EXERCISE GOAL - Retype the line in which "Neohodnoceno" appears, then every line after it until the records end. Leave out the pictures.

[Saved data entries]

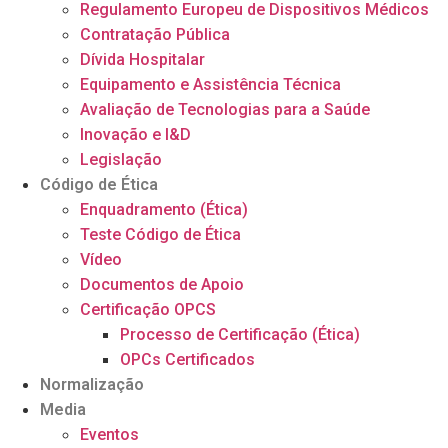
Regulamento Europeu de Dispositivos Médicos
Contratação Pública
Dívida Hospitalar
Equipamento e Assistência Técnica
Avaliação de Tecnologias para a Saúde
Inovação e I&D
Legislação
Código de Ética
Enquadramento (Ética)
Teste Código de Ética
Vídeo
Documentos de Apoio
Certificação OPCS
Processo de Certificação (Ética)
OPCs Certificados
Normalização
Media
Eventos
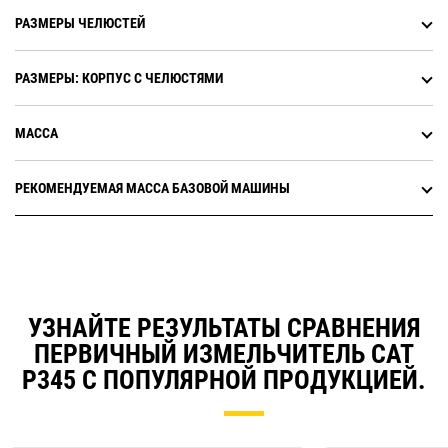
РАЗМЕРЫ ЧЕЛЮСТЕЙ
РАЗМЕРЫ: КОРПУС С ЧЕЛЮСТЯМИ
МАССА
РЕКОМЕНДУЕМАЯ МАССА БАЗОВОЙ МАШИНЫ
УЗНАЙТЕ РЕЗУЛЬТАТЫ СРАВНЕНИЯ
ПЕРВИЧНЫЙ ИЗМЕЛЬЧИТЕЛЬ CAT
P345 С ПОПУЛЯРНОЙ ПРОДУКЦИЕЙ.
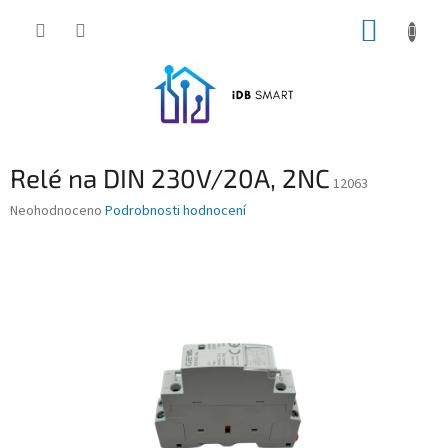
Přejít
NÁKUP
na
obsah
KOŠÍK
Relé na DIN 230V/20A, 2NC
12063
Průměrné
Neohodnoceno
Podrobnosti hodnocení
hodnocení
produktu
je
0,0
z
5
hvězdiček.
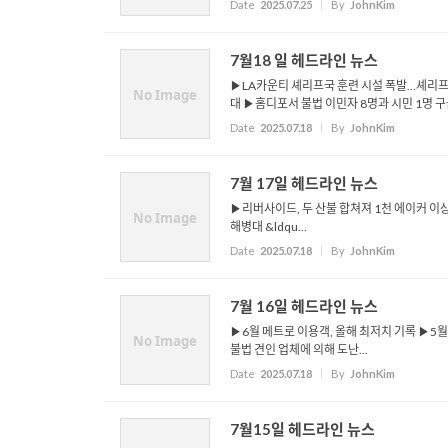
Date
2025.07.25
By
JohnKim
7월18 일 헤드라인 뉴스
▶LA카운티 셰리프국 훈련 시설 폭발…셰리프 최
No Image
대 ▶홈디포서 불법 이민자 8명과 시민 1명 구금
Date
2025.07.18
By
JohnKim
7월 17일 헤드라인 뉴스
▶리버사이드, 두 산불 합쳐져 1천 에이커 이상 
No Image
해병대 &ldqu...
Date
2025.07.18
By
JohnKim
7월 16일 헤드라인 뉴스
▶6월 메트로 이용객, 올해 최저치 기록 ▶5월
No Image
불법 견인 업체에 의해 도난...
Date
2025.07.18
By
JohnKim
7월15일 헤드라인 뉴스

FINISHED EXERCISE -
Neohodnoceno
Podrobnosti hodnocení
hodnocení
produktu
je
0,0
z
5
hvězdiček.
Date
2025.07.25
By
JohnKim
7월18 일 헤드라인 뉴스
▶LA카운티 셰리프국 훈련 시설 폭발…셰리프 최
No Image
대 ▶홈디포서 불법 이민자 8명과 시민 1명 구금
Date
2025.07.18
By
JohnKim
7월 17일 헤드라인 뉴스
▶리버사이드, 두 산불 합쳐져 1천 에이커 이상 
No Image
해병대 &ldqu...
Date
2025.07.18
By
JohnKim
7월 16일 헤드라인 뉴스
▶6월 메트로 이용객, 올해 최저치 기록 ▶5월
No Image
불법 견인 업체에 의해 도난...
Date
2025.07.18
By
JohnKim
7월15일 헤드라인 뉴스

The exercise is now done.